Diagnosis of the MAE sensor involves visual, circuit, and component checks. The MAE sensor passage must be free of debris to operate properly. If the passage is plugged, the engine will usually start, but run poorly or stall and may not set a DTC.
Vane Air Flow Meter
The Vane Air Flow Meter provides the ECM with an accurate measure of the load placed on the engine. The ECM uses it to calculate basic injection duration and basic ignition advance angle. Vane Air Flow Meters consist of the following components:
- Measuring Plate.
- Compensation Plate.
- Return Spring.
- Bypass Air Passage.
- Idle Adjusting Screw (factory adjusted).
- Fuel Pump Switch.
- Intake Air Temperature (IAT) Sensor.
During engine operation, intake air flow reacts against the measuring plate (and return spring) and deflects the plate in proportion to the volume of air flow passing the plate. A compensation plate (which is attached to the measuring plate) is located inside a damping chamber and acts as a shock absorber to prevent rapid movement or vibration of the measuring plate.
Movement of the measuring plate is transferred through a shaft to a slider (movable arm) on the potentiometer. Movement of the slider against the potentiometer resistor causes a variable voltage signal back to the VS terminal at the ECM. Because of the relationship of the measuring plate and potentiometer, changes in the VS signal will be proportional to the air intake volume.
The r2 resistor (connected in parallel with ri) allows the meter to continue to provide a VS signal in the event that an open occurs in the main potentiometer (ri). The Vane Air Flow Meter also has a fuel pump switch built into the meter that closes to maintain fuel pump operation once the engine has started and air flow has begun.

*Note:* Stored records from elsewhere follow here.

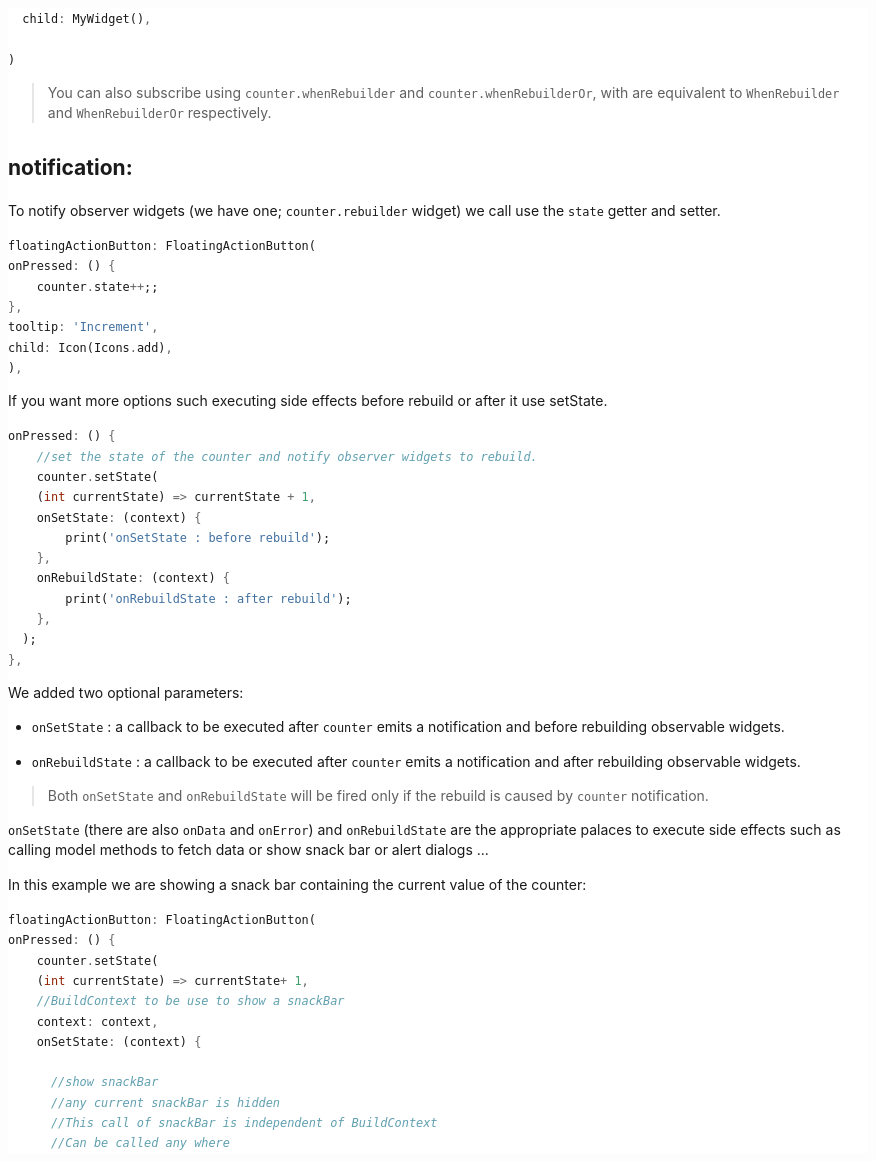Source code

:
 ```dart
  child: MyWidget(),

)
```

> You can also subscribe using `counter.whenRebuilder` and `counter.whenRebuilderOr`, with are equivalent to `WhenRebuilder` and `WhenRebuilderOr` respectively.
## notification:

To notify observer widgets (we have one; `counter.rebuilder` widget) we call use the `state` getter and setter.

```dart
floatingActionButton: FloatingActionButton(
onPressed: () {
    counter.state++;;
},
tooltip: 'Increment',
child: Icon(Icons.add),
),
```

If you want more options such executing side effects before rebuild or after it use setState.

```dart
onPressed: () {
    //set the state of the counter and notify observer widgets to rebuild.
    counter.setState(
    (int currentState) => currentState + 1,
    onSetState: (context) {
        print('onSetState : before rebuild');
    },
    onRebuildState: (context) {
        print('onRebuildState : after rebuild');
    },
  );
},
```
We added two optional parameters:
*  `onSetState` : a callback to be executed after `counter` emits a notification and before rebuilding observable widgets.

*  `onRebuildState` : a callback to be executed after `counter` emits a notification and after rebuilding observable widgets.

> Both `onSetState` and `onRebuildState` will be fired only if the rebuild is caused by `counter` notification.

`onSetState` (there are also `onData` and `onError`) and `onRebuildState` are the appropriate palaces to execute side effects such as calling model methods to fetch data or show snack bar or alert dialogs ...

In this example we are showing a snack bar containing the current value of the counter:

```dart
floatingActionButton: FloatingActionButton(
onPressed: () {
    counter.setState(
    (int currentState) => currentState+ 1,
    //BuildContext to be use to show a snackBar
    context: context,
    onSetState: (context) {

      //show snackBar
      //any current snackBar is hidden
      //This call of snackBar is independent of BuildContext
      //Can be called any where
```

The meter also contains a factory adjusted idle adjusting screw that is covered by a tamper - resistant plug. The repair manual does not provide procedures on resetting this screw in cases where it has been tampered with.
Types of VAF Meters
There were two major types of VAF meters. The first design, is the oldest type. It uses battery voltage for supply voltage. With this type of VAF meter, as the measuring plate opens signal voltage increases.
Karmen Vortex Air Flow Meter
This air flow meter provides the same type of information Flow Meter. It consists of the following components:
- Vortex Generator.
- Mirror (metal foil).
- Photo Coupler (LED and photo transistor).
Karman Vortex Air Flow Meter Operation
Intake air flow reacting against the vortex generator creates a swirling effect to the air downstream, very similar to the wake created in the water after a boat passes. This wake or flutter is referred to as a Karman Vortex. The frequencies of the vortices vary in proportion to the intake air velocity (engine load).
The vortices are metered into a pressure directing hole from which they act upon the metal foil mirror. The air flow against the mirror causes it to oscillate in proportion to the vortex frequency. This causes the illumination from the photo coupler's LED to be alternately applied to and diverted away from a photo transistor. As a result, the photo transistor alternately grounds or opens the 5-volt KS signal to the ECM.
This creates a 5 volt square wave signal that increases frequency in proportion to the increase in intake air flow. Because of the rapid, high frequency nature of this signal, accurate signal inspection at various engine operating ranges requires using a high quality digital multimeter (with frequency capabilities) or oscilloscope.